While the fanboi in me really would like to see more offensive fireworks, the rational part of my brain ("Lisa needs braces!") tells me the Phillies can buy WAR more cheaply elsewhere while at the same time reducing their risk through diversification of their productive assets.
Here is my current pet theory:
Although recent reports indicate that the Phillies are looking more closely at back-end "low-risk, high-reward" guys to fill the rotation, let's try to think a little bigger than that. Sanchez will be 29 in February. He scoffed at a 4 year, $48M offer from the Tigers and reportedly asked for 6 years at $90 million. Like Hamilton, Sanchez is also a 4 WAR player. He's not one likely to have a transcendent 8.4 WAR season, but he has plugged away efficiently at 4.4, 3.8, and 3.8 for fWAR during 2010, 2011, and 2012 respectively. His K/BB was 2.6 last year. His asking price is half as expensive as Hamilton is likely to be, per year.
Roy Halladay may be cooked, folks. Kyle Kendrick remains a Kendrickian enigma to all of us, and the Phillies fifth starter is who, Tyler Cloyd? It's not like they couldn't use another arm in the rotation, especially considering pitcher injury risks - some additional numbers equate to additional insurance through something akin to portfolio theory, albeit a really small portfolio.

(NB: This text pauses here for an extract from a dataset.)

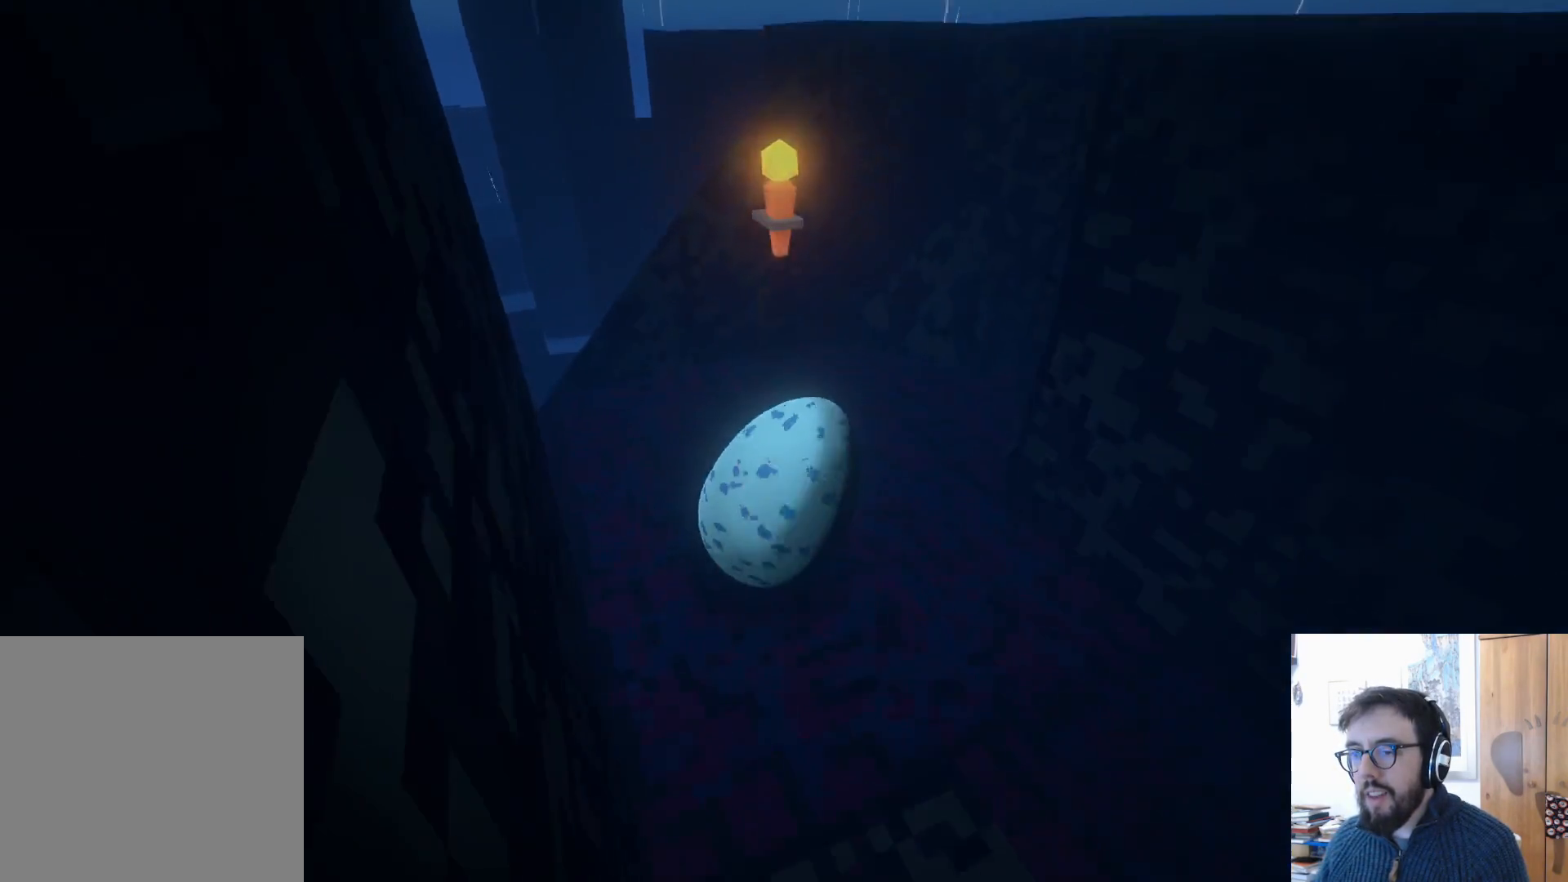
{"buttons": [], "left_stick": "center", "right_stick": "right", "events": [[267, "left_stick", "center"]]}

Similarly, Edwin Jackson presents an interesting opportunity, too. He is 29 years old, and has put up fWAR numbers of 3.6, 3.9, 3.9, and 2.7 in 2009, 2010, 2011, and 2012. He took a one year deal last year for $11M. His K/BB ratio was 2.5.
The Phillies need someone to fill the 5th starter slot. Halladay may be gone after 2013. Kendrick is far from a sure thing as a starter, though he has some flashes, and as a 5th starter he (gulp) may not be too bad.
If the Phillies could have Sanchez for maybe 5 years at $70M and Jackson for 3 years and $36M, it might be a far better deal than picking up Hamilton for 4 or 5 years at close to $30 million a year.